* [Data extracts]
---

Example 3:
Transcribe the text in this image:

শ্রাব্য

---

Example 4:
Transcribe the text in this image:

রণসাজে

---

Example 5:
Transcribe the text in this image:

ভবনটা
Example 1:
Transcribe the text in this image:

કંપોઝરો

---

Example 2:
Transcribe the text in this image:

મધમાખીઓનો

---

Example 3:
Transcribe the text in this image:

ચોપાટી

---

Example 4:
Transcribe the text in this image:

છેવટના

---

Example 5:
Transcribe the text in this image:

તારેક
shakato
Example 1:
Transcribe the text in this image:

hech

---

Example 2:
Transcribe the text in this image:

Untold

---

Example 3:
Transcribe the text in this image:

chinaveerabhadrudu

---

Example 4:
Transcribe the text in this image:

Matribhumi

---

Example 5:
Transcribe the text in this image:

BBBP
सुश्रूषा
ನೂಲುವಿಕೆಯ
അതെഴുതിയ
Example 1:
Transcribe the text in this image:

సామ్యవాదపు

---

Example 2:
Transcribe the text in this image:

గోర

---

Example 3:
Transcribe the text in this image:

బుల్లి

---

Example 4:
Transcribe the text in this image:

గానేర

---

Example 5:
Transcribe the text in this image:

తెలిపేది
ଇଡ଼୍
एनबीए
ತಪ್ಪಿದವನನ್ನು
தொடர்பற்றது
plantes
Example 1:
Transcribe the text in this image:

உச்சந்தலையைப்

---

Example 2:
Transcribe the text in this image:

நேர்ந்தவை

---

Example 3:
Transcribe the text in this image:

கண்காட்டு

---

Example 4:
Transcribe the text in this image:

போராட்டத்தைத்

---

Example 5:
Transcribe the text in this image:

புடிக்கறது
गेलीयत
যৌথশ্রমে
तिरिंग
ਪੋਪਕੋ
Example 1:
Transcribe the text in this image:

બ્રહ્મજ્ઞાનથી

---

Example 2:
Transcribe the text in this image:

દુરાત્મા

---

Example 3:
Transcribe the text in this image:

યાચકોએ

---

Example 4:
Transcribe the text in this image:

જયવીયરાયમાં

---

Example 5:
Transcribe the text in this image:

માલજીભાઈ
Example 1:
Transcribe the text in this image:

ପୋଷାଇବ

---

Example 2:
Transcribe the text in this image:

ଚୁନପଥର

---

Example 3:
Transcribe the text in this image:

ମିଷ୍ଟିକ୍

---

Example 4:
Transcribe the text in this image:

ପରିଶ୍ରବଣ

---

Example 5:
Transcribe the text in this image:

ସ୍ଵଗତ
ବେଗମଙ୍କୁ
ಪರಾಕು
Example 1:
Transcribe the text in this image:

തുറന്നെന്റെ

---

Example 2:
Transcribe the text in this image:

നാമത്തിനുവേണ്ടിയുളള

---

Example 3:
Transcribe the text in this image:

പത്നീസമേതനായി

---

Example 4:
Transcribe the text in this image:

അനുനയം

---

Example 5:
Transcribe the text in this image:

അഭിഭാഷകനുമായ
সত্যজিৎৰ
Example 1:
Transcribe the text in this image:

* [Problem requirements] The answer should consist of the full listing, repeated exactly.

* [Answer section]
---

Example 3:
Transcribe the text in this image:

শ্রাব্য

---

Example 4:
Transcribe the text in this image:

রণসাজে

---

Example 5:
Transcribe the text in this image:

ভবনটা
Example 1:
Transcribe the text in this image:

કંપોઝરો

---

Example 2:
Transcribe the text in this image:

મધમાખીઓનો

---

Example 3:
Transcribe the text in this image:

ચોપાટી

---

Example 4:
Transcribe the text in this image:

છેવટના

---

Example 5:
Transcribe the text in this image:

તારેક
shakato
Example 1:
Transcribe the text in this image:

hech

---

Example 2:
Transcribe the text in this image:

Untold

---

Example 3:
Transcribe the text in this image:

chinaveerabhadrudu

---

Example 4:
Transcribe the text in this image:

Matribhumi

---

Example 5:
Transcribe the text in this image:

BBBP
सुश्रूषा
ನೂಲುವಿಕೆಯ
അതെഴുതിയ
Example 1:
Transcribe the text in this image:

సామ్యవాదపు

---

Example 2:
Transcribe the text in this image:

గోర

---

Example 3:
Transcribe the text in this image:

బుల్లి

---

Example 4:
Transcribe the text in this image:

గానేర

---

Example 5:
Transcribe the text in this image:

తెలిపేది
ଇଡ଼୍
एनबीए
ತಪ್ಪಿದವನನ್ನು
தொடர்பற்றது
plantes
Example 1:
Transcribe the text in this image:

உச்சந்தலையைப்

---

Example 2:
Transcribe the text in this image:

நேர்ந்தவை

---

Example 3:
Transcribe the text in this image:

கண்காட்டு

---

Example 4:
Transcribe the text in this image:

போராட்டத்தைத்

---

Example 5:
Transcribe the text in this image:

புடிக்கறது
गेलीयत
যৌথশ্রমে
तिरिंग
ਪੋਪਕੋ
Example 1:
Transcribe the text in this image:

બ્રહ્મજ્ઞાનથી

---

Example 2:
Transcribe the text in this image:

દુરાત્મા

---

Example 3:
Transcribe the text in this image:

યાચકોએ

---

Example 4:
Transcribe the text in this image:

જયવીયરાયમાં

---

Example 5:
Transcribe the text in this image:

માલજીભાઈ
Example 1:
Transcribe the text in this image:

ପୋଷାଇବ

---

Example 2:
Transcribe the text in this image:

ଚୁନପଥର

---

Example 3:
Transcribe the text in this image:

ମିଷ୍ଟିକ୍

---

Example 4:
Transcribe the text in this image:

ପରିଶ୍ରବଣ

---

Example 5:
Transcribe the text in this image:

ସ୍ଵଗତ
ବେଗମଙ୍କୁ
ಪರಾಕು
Example 1:
Transcribe the text in this image:

തുറന്നെന്റെ

---

Example 2:
Transcribe the text in this image:

നാമത്തിനുവേണ്ടിയുളള

---

Example 3:
Transcribe the text in this image:

പത്നീസമേതനായി

---

Example 4:
Transcribe the text in this image:

അനുനയം

---

Example 5:
Transcribe the text in this image:

അഭിഭാഷകനുമായ
সত্যজিৎৰ
Example 1:
Transcribe the text in this image:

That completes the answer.